萊特躲在遠處,見到這樣的場景,不由嘴角一咧,眉頭一揚,心中十分暢快;可是,他看到北堂弓高大的身軀時,又不由自主的冷了下來,冰藍色的雙眸中,儘是玄冰。
「轟!」
萊特嘴唇微微動了一番,潔白光華的額頭上忽然升起一道白光,聖光無量,祥和神聖,像是一方信仰的國度,信徒祈禱,天使飛舞,神祇不死,光明永恆。

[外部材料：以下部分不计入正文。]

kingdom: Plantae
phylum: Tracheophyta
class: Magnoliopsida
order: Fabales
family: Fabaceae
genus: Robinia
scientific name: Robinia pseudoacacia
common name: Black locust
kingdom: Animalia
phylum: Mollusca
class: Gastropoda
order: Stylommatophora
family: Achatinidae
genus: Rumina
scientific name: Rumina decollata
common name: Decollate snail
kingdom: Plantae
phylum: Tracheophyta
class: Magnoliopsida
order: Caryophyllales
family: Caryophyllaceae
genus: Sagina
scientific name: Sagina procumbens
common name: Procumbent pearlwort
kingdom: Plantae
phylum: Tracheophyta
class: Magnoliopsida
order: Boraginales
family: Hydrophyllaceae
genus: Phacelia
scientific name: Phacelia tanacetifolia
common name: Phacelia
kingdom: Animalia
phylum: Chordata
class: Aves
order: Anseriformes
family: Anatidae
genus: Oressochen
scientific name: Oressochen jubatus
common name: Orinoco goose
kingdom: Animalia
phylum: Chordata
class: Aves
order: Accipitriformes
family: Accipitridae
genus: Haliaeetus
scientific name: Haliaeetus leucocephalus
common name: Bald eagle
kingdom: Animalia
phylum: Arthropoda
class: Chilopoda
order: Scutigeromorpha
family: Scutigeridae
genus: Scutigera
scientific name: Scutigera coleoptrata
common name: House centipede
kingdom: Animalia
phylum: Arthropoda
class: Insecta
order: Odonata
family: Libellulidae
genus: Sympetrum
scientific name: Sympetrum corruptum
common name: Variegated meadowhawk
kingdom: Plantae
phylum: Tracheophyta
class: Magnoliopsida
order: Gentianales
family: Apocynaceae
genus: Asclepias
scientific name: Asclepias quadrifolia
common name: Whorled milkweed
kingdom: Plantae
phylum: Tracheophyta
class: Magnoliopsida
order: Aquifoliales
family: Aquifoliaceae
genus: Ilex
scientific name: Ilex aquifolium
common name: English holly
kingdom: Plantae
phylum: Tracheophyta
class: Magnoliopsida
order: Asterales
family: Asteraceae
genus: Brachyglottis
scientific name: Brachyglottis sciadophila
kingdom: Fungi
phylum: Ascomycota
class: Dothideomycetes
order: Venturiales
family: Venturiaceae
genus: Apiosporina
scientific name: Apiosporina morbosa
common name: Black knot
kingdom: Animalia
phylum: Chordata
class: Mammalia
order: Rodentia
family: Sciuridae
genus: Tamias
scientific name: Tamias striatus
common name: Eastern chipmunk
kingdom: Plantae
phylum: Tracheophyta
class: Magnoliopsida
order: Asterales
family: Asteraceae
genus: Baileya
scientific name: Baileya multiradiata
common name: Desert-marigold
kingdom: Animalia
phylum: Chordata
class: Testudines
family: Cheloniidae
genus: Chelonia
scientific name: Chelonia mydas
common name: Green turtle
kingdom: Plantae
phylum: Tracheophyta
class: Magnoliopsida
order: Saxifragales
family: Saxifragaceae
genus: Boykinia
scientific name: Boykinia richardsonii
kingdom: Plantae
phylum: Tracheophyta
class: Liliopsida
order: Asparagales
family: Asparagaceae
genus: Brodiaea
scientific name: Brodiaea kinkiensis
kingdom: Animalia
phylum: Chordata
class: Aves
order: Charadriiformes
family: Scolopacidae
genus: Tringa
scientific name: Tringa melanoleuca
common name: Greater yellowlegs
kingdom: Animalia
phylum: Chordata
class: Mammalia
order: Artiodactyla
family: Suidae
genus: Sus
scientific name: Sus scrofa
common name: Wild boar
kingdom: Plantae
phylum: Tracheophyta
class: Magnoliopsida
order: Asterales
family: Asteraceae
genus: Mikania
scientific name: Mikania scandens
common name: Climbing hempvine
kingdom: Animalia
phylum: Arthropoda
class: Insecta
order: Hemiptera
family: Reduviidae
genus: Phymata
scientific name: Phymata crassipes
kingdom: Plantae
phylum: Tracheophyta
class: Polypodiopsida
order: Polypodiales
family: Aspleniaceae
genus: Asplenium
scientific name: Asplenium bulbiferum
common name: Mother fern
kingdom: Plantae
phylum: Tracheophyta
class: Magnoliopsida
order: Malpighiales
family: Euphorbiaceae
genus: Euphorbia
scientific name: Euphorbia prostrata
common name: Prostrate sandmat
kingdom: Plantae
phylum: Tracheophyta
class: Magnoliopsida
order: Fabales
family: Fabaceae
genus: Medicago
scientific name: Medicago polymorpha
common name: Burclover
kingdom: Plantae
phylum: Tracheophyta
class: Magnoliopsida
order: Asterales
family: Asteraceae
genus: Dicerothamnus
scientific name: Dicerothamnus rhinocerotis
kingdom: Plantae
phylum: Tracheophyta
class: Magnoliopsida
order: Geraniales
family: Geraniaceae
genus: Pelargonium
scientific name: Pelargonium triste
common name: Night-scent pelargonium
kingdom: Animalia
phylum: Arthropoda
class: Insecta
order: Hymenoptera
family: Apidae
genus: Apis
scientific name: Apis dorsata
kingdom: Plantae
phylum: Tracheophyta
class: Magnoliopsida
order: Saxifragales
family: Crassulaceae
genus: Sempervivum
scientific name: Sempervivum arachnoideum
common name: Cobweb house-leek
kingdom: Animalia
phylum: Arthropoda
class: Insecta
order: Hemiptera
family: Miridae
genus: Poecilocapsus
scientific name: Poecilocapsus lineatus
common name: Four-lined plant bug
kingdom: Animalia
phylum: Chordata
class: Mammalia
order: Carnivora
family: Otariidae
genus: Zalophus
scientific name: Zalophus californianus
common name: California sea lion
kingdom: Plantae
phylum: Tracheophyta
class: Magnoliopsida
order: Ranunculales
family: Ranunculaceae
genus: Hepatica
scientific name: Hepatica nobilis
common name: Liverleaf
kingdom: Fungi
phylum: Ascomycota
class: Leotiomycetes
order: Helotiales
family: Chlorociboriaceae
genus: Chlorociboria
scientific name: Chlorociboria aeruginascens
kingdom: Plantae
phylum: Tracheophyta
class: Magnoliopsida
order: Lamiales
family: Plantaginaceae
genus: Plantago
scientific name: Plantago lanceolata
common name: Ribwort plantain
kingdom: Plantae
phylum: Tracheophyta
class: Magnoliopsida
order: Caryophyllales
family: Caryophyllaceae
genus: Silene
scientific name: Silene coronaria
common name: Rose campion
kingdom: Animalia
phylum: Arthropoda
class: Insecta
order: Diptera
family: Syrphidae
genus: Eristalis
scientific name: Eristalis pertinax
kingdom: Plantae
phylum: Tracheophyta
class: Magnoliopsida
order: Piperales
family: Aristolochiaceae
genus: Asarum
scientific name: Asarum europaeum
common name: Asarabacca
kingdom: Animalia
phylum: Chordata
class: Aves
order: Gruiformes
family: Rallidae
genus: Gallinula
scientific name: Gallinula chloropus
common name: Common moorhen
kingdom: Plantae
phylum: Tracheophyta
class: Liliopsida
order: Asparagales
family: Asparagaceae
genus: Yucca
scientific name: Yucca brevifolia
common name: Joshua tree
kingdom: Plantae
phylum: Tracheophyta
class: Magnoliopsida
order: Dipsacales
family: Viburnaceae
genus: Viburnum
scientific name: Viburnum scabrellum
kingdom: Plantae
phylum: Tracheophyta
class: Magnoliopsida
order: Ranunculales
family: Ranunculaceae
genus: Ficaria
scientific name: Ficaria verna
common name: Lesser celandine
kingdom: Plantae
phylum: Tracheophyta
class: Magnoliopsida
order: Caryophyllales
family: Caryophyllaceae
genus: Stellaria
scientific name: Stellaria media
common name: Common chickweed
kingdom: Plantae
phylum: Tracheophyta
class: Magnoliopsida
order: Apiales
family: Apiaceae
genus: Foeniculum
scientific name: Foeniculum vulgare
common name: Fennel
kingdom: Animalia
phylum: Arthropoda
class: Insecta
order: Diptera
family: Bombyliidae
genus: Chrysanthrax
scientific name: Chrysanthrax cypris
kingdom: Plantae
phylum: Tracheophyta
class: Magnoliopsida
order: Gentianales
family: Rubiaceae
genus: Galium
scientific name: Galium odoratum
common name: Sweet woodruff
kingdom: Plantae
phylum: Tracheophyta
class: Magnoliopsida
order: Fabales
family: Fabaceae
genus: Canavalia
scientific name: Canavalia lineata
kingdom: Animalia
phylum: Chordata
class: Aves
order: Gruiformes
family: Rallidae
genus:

一個面色模糊的男子從信仰的國度中走出,十八道乳白色的光環圍繞周身,他一腳踏出,衝天的聖光瀰漫四野,鋪天蓋地,充斥著一股狂霸的氣息,猶如驚濤拍岸般向北堂弓襲去。
「噗!」
北堂弓反應很快,但終究晚了一步,雖然側過身子,躲過必殺一擊;但胸口處卻被直接洞穿,他被打到了高天上,穿破雲層,足有數百里,最終砰的一聲,重重的摔倒在地上。
「砰!」
北堂弓的身子骨架幾乎被打散,胸口之處,聖光繚繞,不時炸裂,血肉與碎骨四濺,十分凄慘;但蠻荒修身煉體,作為其中的佼佼者,北堂弓卻依然能夠掙扎的站了起來。
「唳!吼!」
一聲鷹鳴,一聲猿嘯,北堂弓胸口處閃閃發光,似真似幻,一隻神鷹盤旋而出,仰天唳鳴,振翅欲飛;一隻凶猿躥跳而來,捶胸頓足,暴怒非常。
「嘩!」
但是,神鷹與凶猿很快又漸漸消失,彷彿只是黃粱一夢,剛才的一切似乎是錯覺。
萊特怔了怔,看著漸漸恢復如初的北堂弓,不可置信的連連退後了幾步,雙目失神,只是嘴中呢喃,連連不信,「不可能,不可能!這可是我大哥的全力一擊,你怎麼會沒事?!不可能,不可能的。。。。。。」
許多修士眺望而來,看到這一樣的情景,眼神狂跳,張大嘴巴,半天都合不攏。
「這是發生了什麼?我怎麼一點都看不懂?」
「如果我沒看錯的話,是北堂弓救了萊特,然後萊特又偷襲了北堂弓,可是萊特為何如此做?」
「難道是人祖皇天沒死,以神秘的術法控制了萊特。」
「不可能!萊特眼神恍惚,但是卻十分清明,沒有一點混沌的意象,不可能被控制!」
「我曾聽聞,蠻荒與光明似乎歷來不和,難道是真的?」
北堂弓一臉的迷茫,他根本就不知道發生了什麼,不知道萊特為何偷襲於他,他不認識萊特,救他的確如他剛才所說,只是因為李木是洪荒之人。
而他是蠻荒人,兩者天生處於對立。
北堂弓的心思很複雜,十分不解,取而代之的是一種刻骨的仇恨,他清楚的感知到自己胸口處的紋身變淡了許多,幾乎消失不見。